Find a story for how the data can help; with a clear view on what you intend using the data for. This aids the migration process because you’re more likely to move the data to a platform suitable for the use case.
With that established, the crucial steps include:
- Migrating raw data to the cloud
- Data cleansing
- Cataloging the data
- Keeping it organised.
Importantly, catalogue and store both raw and clean data, so it can be accessed easily, discovered, and reused in any future projects.
Do the ETL…but retain the original
The Extract, transform and load (ETL) process is common to most data migration projects, particularly if operationalising the data is the underlying intention.

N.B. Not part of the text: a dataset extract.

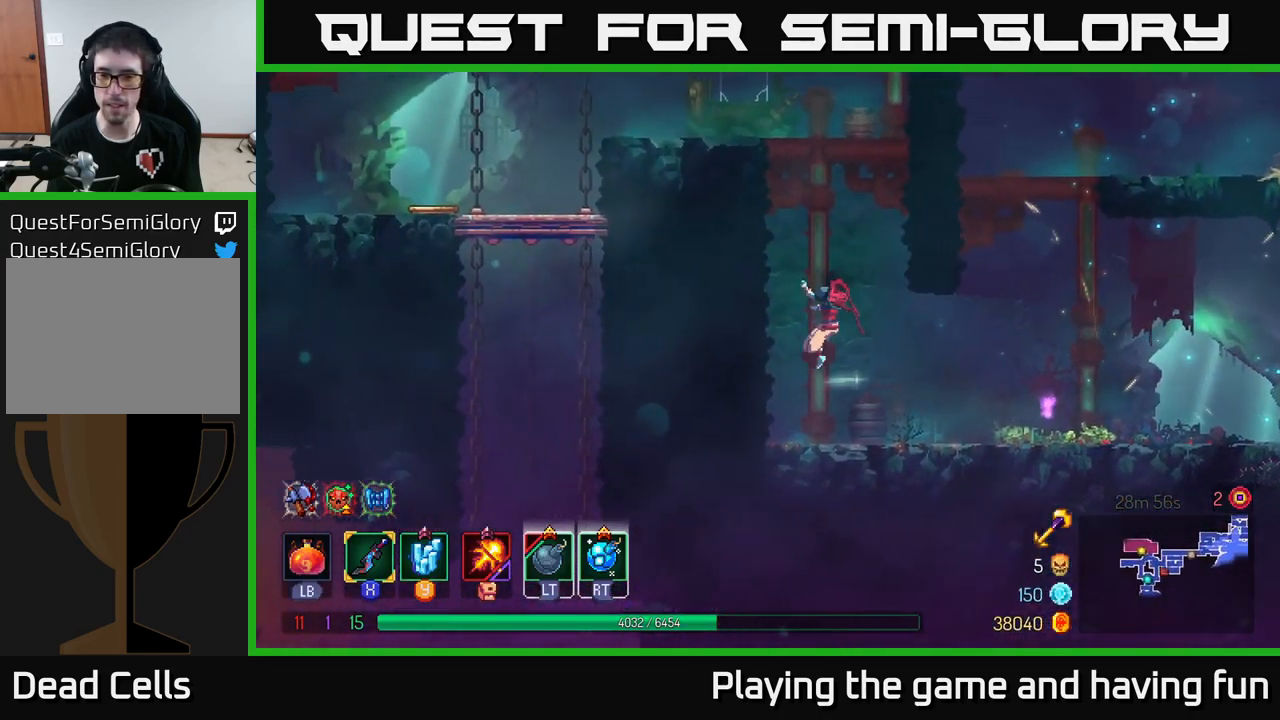
{"buttons": [], "left_stick": "up", "right_stick": "center", "events": []}
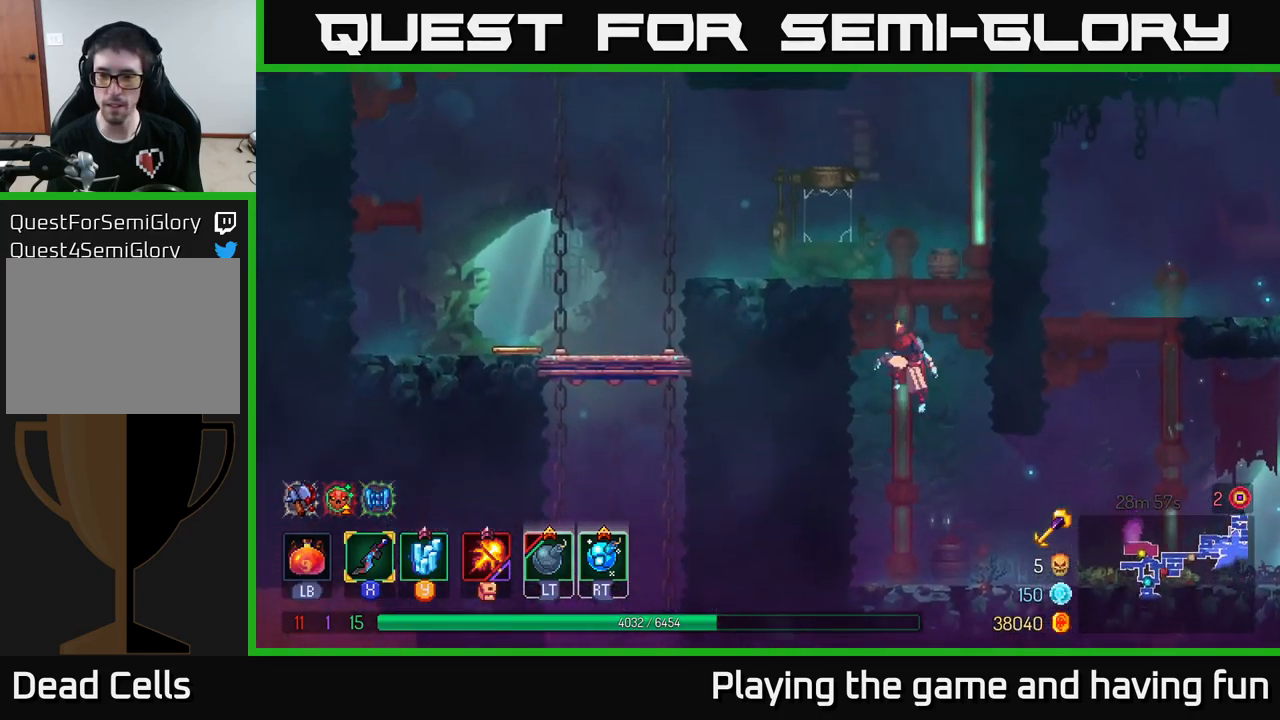
{"buttons": [], "left_stick": "up-left", "right_stick": "center", "events": [[17, "A", "down"], [84, "left_stick", "up-left"], [167, "A", "up"]]}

ETL gets raw data into a more useable form in your data lake, data warehouse, or other suitable structure.
Here’s the thing with ETL, though. It can scrub some of the valuable stuff from the raw data, whether by accident or by design (because some data might not be useful for the immediate intended purpose). Cleanse the data and tag it clearly for easy identification and partition the stored data into logical groups for easy access.
Raw or ‘dark’ data contains ‘everything’. While ‘everything’ isn’t needed for specific use cases, it often becomes relevant again for future as-yet-undefined use cases. That’s why retaining a copy of the original data is such a good idea. It’s also a perfect hedge against making mistakes; if the ETL fails for any reason, isn’t fit for purpose, or even mysteriously disappears, you can always have another go.
Retaining the raw data leaves some room for stuffing up, and you should expect to stuff up. After all, a lot of data-related work is exploratory in nature, and that means a dead end or failed hypothesis is never far away. Fail fast, learn, do it all again. With cloud infrastructure setup taking little more than a few clicks these days, failing isn’t a big deal. With a streamlined framework around how your raw data is stored and a proper data roadmap, you’ll be OK with avoiding mistakes but setting them right with low consequences when they do happen.
Don’t leave out the Architects!
Data-centric projects often revolve around a Data Architect but don’t always include an Enterprise Architect. This is a bad idea because you need a generalist on the team who understands where and how the data project fits into the broader scheme of things. Where the Data Architect has a narrow focus (more or less on bits and bytes and their movement from A to B), the Enterprise Architect understands both the ecosystem and end-to-end domain, and Solution Architects would have an understanding of where data comes from and who consumes it, metrics around storage and retention, structure, and more. They also bring a crucial governance lens to the project, while supporting the creation of lasting value for the organisation.
Successful data projects are built on ingenuity (and budget)
One of the amazing things about data is that often, they contain the solutions to problems we don’t yet know we have. That’s amazing for a data scientist, but maybe less so for a CFO or whoever oversees paying for the project.
That said, there’s no getting away from it: those organisations getting great results from data projects put at least two common things into their efforts. The first is their recognition of the value of raw data, manifest in a commitment to collection and storage. The second is that the companies retaining (and often migrating) data tend to also retain data scientists.
Data scientists cost money, but that’s not where the investment ends. Tools, platforms, and facilities are part of the bill; the lesson here is that recognising data value is just the first step. Backing that with investment in people and infrastructure is how latent data potential is turned into actual, competitive advantage. Yes, justifying the investment can be difficult, because it requires acknowledging ‘known unknowns and unknown unknowns’.
But making the investment is literally putting forward your money when your mouth says, ‘data has value’. And any data migration project has that as an underlying principle, with the goal of exposing value for your organisation.